* **Exercise inputs**:
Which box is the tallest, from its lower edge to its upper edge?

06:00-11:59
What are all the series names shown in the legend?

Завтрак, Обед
--
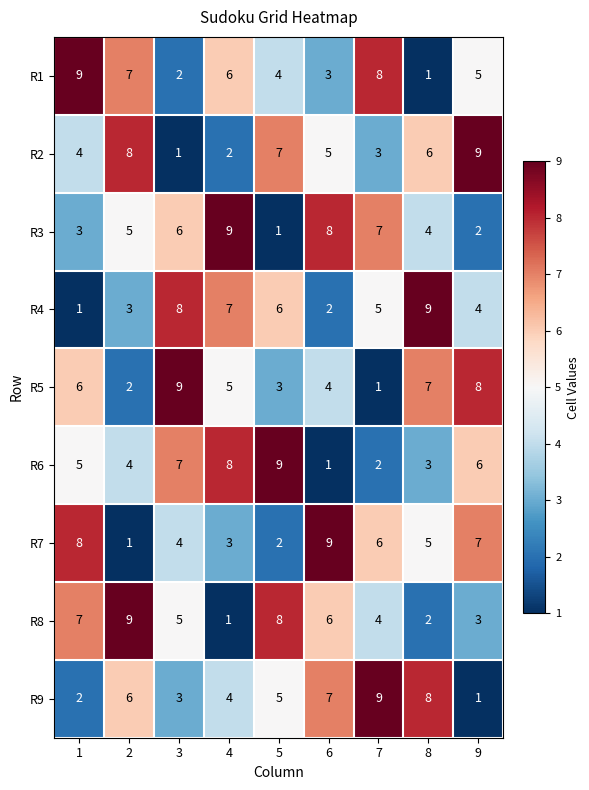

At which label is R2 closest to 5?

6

* **What is being asked**: Pull out each line in the items above that contains the string "legend".

* **Response area**:
What are all the series names shown in the legend?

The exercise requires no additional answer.